» To-do item
A faithful transcript of every entry is required; pictures do not belong in it.

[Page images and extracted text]
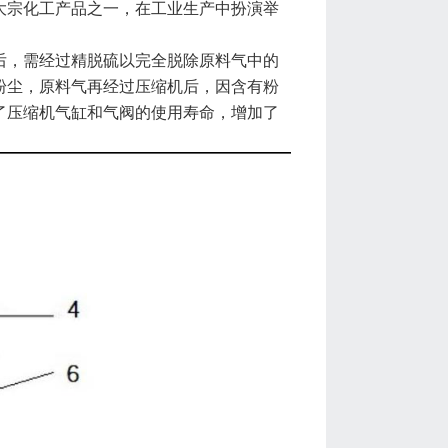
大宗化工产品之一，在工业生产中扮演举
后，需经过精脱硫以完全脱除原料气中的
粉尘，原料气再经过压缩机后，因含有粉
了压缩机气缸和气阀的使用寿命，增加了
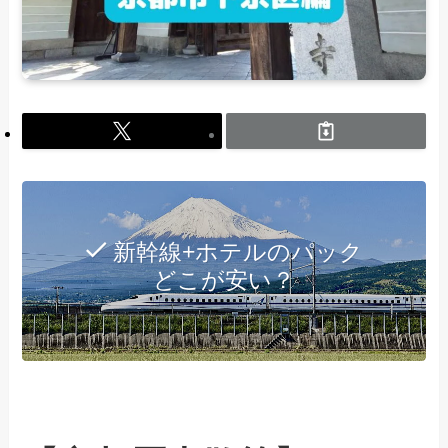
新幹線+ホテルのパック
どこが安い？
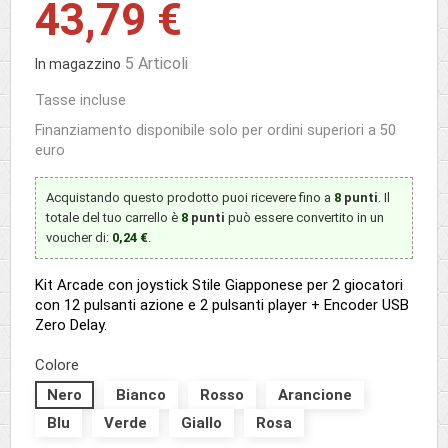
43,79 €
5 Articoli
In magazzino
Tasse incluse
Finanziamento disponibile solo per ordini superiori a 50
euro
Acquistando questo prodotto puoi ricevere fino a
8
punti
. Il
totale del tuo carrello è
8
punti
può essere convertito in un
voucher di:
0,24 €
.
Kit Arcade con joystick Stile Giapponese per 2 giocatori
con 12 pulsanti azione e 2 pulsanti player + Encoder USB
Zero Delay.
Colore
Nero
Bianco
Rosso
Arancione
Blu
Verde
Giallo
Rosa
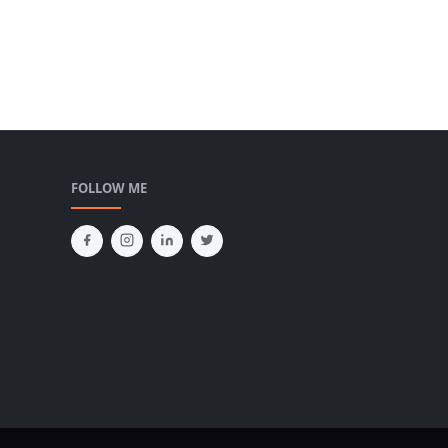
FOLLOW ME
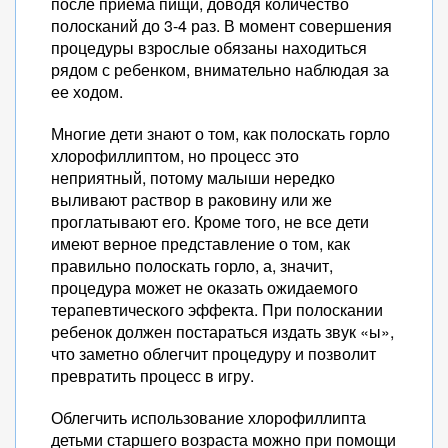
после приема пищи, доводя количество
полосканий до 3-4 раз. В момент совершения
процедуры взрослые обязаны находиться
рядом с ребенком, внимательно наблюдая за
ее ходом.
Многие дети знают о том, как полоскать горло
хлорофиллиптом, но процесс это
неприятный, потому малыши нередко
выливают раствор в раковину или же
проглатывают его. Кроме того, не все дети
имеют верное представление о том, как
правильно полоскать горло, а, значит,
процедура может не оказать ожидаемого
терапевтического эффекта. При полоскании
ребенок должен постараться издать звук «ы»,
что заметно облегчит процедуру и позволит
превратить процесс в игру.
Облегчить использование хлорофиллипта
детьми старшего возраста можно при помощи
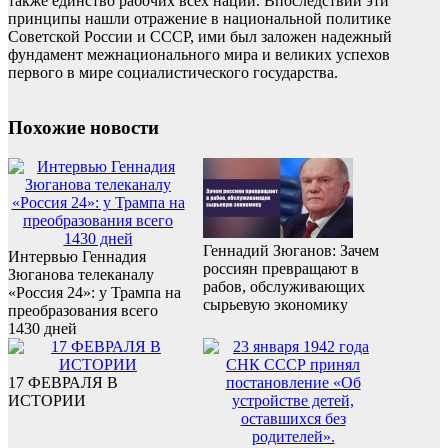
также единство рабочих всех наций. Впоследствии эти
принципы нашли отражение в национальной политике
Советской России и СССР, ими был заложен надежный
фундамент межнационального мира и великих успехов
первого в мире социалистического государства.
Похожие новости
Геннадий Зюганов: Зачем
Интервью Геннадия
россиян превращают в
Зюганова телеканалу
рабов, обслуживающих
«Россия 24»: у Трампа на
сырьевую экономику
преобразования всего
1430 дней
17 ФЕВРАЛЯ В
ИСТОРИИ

» Solved exercise
大宗化工产品之一，在工业生产中扮演举
后，需经过精脱硫以完全脱除原料气中的
粉尘，原料气再经过压缩机后，因含有粉
了压缩机气缸和气阀的使用寿命，增加了
新幹線+ホテルのパック
どこが安い？
43,79 €
5 Articoli
In magazzino
Tasse incluse
Finanziamento disponibile solo per ordini superiori a 50
euro
Acquistando questo prodotto puoi ricevere fino a
8
punti
. Il
totale del tuo carrello è
8
punti
può essere convertito in un
voucher di:
0,24 €
.
Kit Arcade con joystick Stile Giapponese per 2 giocatori
con 12 pulsanti azione e 2 pulsanti player + Encoder USB
Zero Delay.
Colore
Nero
Bianco
Rosso
Arancione
Blu
Verde
Giallo
Rosa
FOLLOW ME
после приема пищи, доводя количество
полосканий до 3-4 раз. В момент совершения
процедуры взрослые обязаны находиться
рядом с ребенком, внимательно наблюдая за
ее ходом.
Многие дети знают о том, как полоскать горло
хлорофиллиптом, но процесс это
неприятный, потому малыши нередко
выливают раствор в раковину или же
проглатывают его. Кроме того, не все дети
имеют верное представление о том, как
правильно полоскать горло, а, значит,
процедура может не оказать ожидаемого
терапевтического эффекта. При полоскании
ребенок должен постараться издать звук «ы»,
что заметно облегчит процедуру и позволит
превратить процесс в игру.
Облегчить использование хлорофиллипта
детьми старшего возраста можно при помощи
также единство рабочих всех наций. Впоследствии эти
принципы нашли отражение в национальной политике
Советской России и СССР, ими был заложен надежный
фундамент межнационального мира и великих успехов
первого в мире социалистического государства.
Похожие новости
Геннадий Зюганов: Зачем
Интервью Геннадия
россиян превращают в
Зюганова телеканалу
рабов, обслуживающих
«Россия 24»: у Трампа на
сырьевую экономику
преобразования всего
1430 дней
17 ФЕВРАЛЯ В
ИСТОРИИ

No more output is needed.